** Opening Dataset records block **
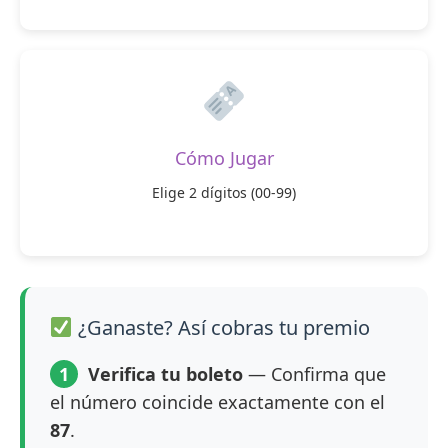
Cómo Jugar
Elige 2 dígitos (00-99)
¿Ganaste? Así cobras tu premio
1
Verifica tu boleto
— Confirma que
el número coincide exactamente con el
87
.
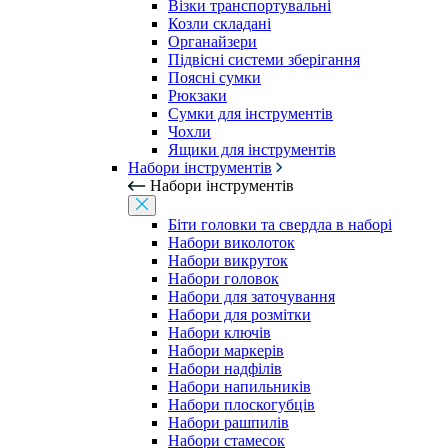
Візки транспортувальні
Козли складані
Органайзери
Підвісні системи зберігання
Поясні сумки
Рюкзаки
Сумки для інструментів
Чохли
Ящики для інструментів
Набори інструментів
Набори інструментів
Біти головки та свердла в наборі
Набори виколоток
Набори викруток
Набори головок
Набори для заточування
Набори для розмітки
Набори ключів
Набори маркерів
Набори надфілів
Набори напильників
Набори плоскогубців
Набори рашпилів
Набори стамесок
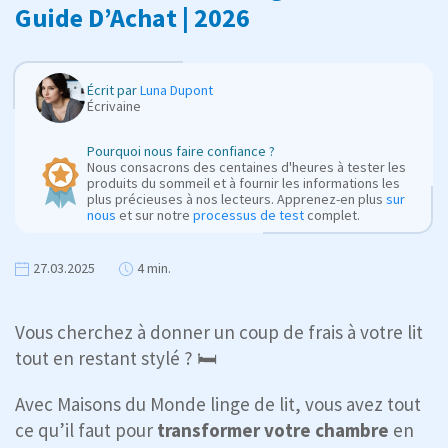
Guide D’Achat | 2026
Écrit par
Luna Dupont
Écrivaine
Pourquoi nous faire confiance ?
Nous consacrons des centaines d'heures à tester les
produits du sommeil et à fournir les informations les
plus précieuses à nos lecteurs. Apprenez-en plus
sur
nous
et sur notre
processus de test
complet.
27.03.2025
4 min.
Vous cherchez à donner un coup de frais à votre lit
tout en restant stylé ? 🛏️
Avec Maisons du Monde linge de lit, vous avez tout
ce qu’il faut pour
transformer votre chambre
en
** Closing Dataset records block **
§ Exercise prompt: Repeat the data word for word; drop the pictures.

§ Solution:
Cómo Jugar
Elige 2 dígitos (00-99)
¿Ganaste? Así cobras tu premio
1
Verifica tu boleto
— Confirma que
el número coincide exactamente con el
87
.
Візки транспортувальні
Козли складані
Органайзери
Підвісні системи зберігання
Поясні сумки
Рюкзаки
Сумки для інструментів
Чохли
Ящики для інструментів
Набори інструментів
Набори інструментів
Біти головки та свердла в наборі
Набори виколоток
Набори викруток
Набори головок
Набори для заточування
Набори для розмітки
Набори ключів
Набори маркерів
Набори надфілів
Набори напильників
Набори плоскогубців
Набори рашпилів
Набори стамесок
Guide D’Achat | 2026
Écrit par
Luna Dupont
Écrivaine
Pourquoi nous faire confiance ?
Nous consacrons des centaines d'heures à tester les
produits du sommeil et à fournir les informations les
plus précieuses à nos lecteurs. Apprenez-en plus
sur
nous
et sur notre
processus de test
complet.
27.03.2025
4 min.
Vous cherchez à donner un coup de frais à votre lit
tout en restant stylé ? 🛏️
Avec Maisons du Monde linge de lit, vous avez tout
ce qu’il faut pour
transformer votre chambre
en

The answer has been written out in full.